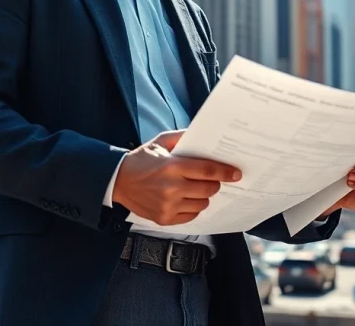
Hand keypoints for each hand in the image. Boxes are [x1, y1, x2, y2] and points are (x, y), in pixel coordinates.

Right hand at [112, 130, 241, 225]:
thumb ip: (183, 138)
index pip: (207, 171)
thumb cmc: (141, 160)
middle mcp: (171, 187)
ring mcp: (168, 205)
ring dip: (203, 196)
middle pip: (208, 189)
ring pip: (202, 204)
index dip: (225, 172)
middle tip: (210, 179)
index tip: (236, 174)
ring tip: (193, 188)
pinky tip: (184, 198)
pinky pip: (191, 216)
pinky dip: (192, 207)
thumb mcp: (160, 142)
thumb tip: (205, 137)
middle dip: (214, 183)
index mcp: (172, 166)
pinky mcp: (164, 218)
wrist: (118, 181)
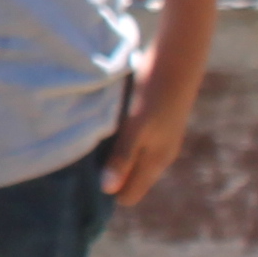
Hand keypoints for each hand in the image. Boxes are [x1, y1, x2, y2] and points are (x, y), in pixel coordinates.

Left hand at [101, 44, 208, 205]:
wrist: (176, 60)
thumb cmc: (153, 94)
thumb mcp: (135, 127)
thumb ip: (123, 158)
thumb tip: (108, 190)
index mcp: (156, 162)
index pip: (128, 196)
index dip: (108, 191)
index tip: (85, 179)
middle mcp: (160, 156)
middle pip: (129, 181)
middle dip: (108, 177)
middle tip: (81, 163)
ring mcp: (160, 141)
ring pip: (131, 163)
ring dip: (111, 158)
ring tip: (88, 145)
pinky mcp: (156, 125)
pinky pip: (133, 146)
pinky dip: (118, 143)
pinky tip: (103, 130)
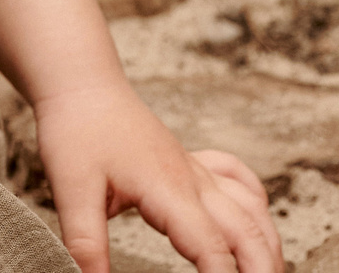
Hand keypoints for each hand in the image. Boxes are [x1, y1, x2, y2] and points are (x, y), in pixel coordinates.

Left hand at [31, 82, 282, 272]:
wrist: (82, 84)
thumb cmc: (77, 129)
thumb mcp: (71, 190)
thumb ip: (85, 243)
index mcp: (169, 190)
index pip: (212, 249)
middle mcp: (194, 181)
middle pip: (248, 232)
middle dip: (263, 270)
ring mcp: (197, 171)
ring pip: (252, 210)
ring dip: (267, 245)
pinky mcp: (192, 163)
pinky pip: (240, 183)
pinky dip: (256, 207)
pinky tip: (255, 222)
_____
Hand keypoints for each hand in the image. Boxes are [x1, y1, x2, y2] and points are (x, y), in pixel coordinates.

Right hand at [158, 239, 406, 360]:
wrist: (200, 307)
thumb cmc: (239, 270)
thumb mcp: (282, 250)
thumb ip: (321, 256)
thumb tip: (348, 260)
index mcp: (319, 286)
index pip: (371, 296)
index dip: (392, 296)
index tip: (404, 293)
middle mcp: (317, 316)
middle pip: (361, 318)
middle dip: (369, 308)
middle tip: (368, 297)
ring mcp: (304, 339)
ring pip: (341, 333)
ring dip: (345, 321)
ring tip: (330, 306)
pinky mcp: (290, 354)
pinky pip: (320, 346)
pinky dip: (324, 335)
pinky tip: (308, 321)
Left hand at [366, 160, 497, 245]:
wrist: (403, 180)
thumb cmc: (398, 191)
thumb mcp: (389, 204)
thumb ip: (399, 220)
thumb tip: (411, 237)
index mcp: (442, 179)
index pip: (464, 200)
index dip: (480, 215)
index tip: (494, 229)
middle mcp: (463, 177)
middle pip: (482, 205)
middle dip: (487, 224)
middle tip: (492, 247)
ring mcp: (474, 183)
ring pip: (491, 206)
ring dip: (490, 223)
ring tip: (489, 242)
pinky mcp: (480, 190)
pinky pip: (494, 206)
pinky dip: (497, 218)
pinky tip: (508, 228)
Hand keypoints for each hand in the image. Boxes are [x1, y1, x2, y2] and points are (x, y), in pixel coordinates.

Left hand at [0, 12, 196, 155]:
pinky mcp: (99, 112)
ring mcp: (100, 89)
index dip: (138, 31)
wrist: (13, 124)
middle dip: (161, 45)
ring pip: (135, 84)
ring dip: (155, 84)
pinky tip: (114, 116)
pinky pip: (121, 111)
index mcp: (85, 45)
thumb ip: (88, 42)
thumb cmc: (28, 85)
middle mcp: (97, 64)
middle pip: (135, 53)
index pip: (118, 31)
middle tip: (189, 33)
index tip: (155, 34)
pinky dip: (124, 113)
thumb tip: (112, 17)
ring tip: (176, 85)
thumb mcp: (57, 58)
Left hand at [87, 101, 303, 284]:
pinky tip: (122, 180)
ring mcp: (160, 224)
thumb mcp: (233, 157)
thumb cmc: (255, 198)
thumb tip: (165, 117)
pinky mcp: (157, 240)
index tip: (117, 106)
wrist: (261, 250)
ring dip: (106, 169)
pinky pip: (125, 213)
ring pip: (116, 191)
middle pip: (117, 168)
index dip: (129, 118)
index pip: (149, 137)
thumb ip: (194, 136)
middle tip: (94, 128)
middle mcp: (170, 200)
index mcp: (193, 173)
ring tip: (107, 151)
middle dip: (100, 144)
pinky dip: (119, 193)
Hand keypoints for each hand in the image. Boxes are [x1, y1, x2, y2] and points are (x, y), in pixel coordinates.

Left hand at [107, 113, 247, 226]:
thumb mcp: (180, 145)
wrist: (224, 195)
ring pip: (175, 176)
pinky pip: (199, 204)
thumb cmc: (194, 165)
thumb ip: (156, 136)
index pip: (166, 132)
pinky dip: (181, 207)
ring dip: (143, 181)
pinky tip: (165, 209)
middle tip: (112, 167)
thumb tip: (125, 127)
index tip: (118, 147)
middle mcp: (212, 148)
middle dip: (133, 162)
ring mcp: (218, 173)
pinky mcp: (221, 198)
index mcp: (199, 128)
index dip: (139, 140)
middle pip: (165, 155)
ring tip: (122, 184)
_____
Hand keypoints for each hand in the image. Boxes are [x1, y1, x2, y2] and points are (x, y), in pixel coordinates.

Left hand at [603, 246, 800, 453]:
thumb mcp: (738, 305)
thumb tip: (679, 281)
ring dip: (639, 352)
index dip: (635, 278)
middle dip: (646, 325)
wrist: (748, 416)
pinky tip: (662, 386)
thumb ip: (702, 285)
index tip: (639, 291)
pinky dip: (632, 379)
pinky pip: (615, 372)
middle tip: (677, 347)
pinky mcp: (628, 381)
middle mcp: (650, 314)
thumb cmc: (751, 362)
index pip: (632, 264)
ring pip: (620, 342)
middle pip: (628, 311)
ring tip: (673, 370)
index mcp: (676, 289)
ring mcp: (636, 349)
_____
■ GOAL OF THE EXERCISE: Please, from the material above, copy only the lines from the line with "wrist: (13, 124)" up to and including the line with "ring dip: (106, 169)", exactly as written.

■ RESPONSE:
wrist: (13, 124)
middle dip: (161, 45)
ring pip: (135, 84)
ring dip: (155, 84)
pinky tip: (114, 116)
pinky pip: (121, 111)
index mcp: (85, 45)
thumb ip: (88, 42)
thumb cmc: (28, 85)
middle mcp: (97, 64)
middle pip: (135, 53)
index pip: (118, 31)
middle tip: (189, 33)
index tip: (155, 34)
pinky dip: (124, 113)
thumb tip: (112, 17)
ring tip: (176, 85)
thumb mcp: (57, 58)
Left hand at [87, 101, 303, 284]:
pinky tip: (122, 180)
ring mcp: (160, 224)
thumb mcp: (233, 157)
thumb cmc: (255, 198)
thumb tip: (165, 117)
pinky mcp: (157, 240)
index tip: (117, 106)
wrist: (261, 250)
ring dip: (106, 169)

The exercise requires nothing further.